The fourth quarter sales results were also strong, growing 39.9 percent year over year, increasing by $273.4 million to land at $959 million. The fourth quarter also saw an adjusted EBITDA loss of $12 million, or negative 1.2 percent of total net revenue.
Shah also highlighted the growth in some of its newer categories, such as home improvement, housewares and mattresses. “We focus on the items that target our customer; a woman aged 35 to 65 cares about and wants to pick out herself,” he said. Housewares is included in its budding wedding registry offerings; the mattress category “is a good example of a category we historically had on the site, but didn’t merchandize well or provide the right selection.”

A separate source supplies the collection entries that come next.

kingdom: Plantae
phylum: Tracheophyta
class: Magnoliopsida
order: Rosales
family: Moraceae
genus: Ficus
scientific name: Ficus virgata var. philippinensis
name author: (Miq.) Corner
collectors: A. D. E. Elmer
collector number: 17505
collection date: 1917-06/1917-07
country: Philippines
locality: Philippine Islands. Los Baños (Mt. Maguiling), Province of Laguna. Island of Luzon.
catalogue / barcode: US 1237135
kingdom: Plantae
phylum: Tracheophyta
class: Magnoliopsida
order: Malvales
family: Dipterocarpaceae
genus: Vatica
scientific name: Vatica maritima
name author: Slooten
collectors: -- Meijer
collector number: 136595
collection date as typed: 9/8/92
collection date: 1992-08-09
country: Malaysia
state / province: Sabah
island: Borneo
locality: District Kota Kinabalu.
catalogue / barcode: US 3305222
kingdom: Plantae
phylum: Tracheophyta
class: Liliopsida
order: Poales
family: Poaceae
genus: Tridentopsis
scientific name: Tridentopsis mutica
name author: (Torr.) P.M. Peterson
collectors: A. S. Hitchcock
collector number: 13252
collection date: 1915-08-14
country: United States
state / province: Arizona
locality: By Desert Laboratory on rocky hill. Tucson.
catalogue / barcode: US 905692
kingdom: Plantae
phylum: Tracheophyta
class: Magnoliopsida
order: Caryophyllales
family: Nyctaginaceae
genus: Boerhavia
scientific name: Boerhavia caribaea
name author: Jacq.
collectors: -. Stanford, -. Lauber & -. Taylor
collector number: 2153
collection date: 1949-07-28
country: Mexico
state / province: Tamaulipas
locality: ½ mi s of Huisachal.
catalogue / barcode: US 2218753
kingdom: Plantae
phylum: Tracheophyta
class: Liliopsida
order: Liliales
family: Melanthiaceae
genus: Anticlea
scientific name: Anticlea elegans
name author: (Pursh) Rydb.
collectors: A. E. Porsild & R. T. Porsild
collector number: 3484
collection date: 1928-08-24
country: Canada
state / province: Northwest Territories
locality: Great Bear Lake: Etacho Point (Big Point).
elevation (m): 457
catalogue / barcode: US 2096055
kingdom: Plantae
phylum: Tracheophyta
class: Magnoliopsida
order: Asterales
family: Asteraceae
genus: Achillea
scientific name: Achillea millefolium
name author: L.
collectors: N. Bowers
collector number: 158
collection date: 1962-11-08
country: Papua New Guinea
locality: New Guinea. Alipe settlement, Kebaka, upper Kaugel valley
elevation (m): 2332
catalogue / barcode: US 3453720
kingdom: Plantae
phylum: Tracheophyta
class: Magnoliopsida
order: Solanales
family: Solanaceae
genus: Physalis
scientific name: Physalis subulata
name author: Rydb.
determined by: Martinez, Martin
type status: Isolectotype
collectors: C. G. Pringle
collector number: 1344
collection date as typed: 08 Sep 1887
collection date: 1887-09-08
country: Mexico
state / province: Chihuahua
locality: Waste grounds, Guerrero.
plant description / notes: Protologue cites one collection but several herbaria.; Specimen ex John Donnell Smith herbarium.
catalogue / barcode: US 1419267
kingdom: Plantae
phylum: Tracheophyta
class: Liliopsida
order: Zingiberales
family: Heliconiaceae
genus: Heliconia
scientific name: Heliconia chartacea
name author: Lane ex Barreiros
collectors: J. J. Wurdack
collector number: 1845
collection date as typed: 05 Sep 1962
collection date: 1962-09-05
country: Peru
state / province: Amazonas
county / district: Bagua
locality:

“Over the last year, we have started to make those investments and are now using a multi-pronged approach that includes innerspring, foam and bed-in-a-box mattresses across industry leading brands as well as our private label Wayfair suite brand. Though we still have much work to do here and a big opportunity ahead, today the mattress category is an over $100 million annualized run rate category that is growing nicely.”
Following the results, Raymond James downgraded Wayfair shares to Market Perform from Outperform based on slowing U.S. revenue growth (which it estimates at around 24 percent U.S. direct growth this year, versus 54 percent last year), continued EBITDA losses near-term given continued investments in international, new businesses such as registry, categories and logistics, and its belief that shares are fairly valued at current levels, it said. “To become more constructive at current levels, we would look to see stabilizing U.S. Direct growth rates and improved operating leverage,” the firm noted.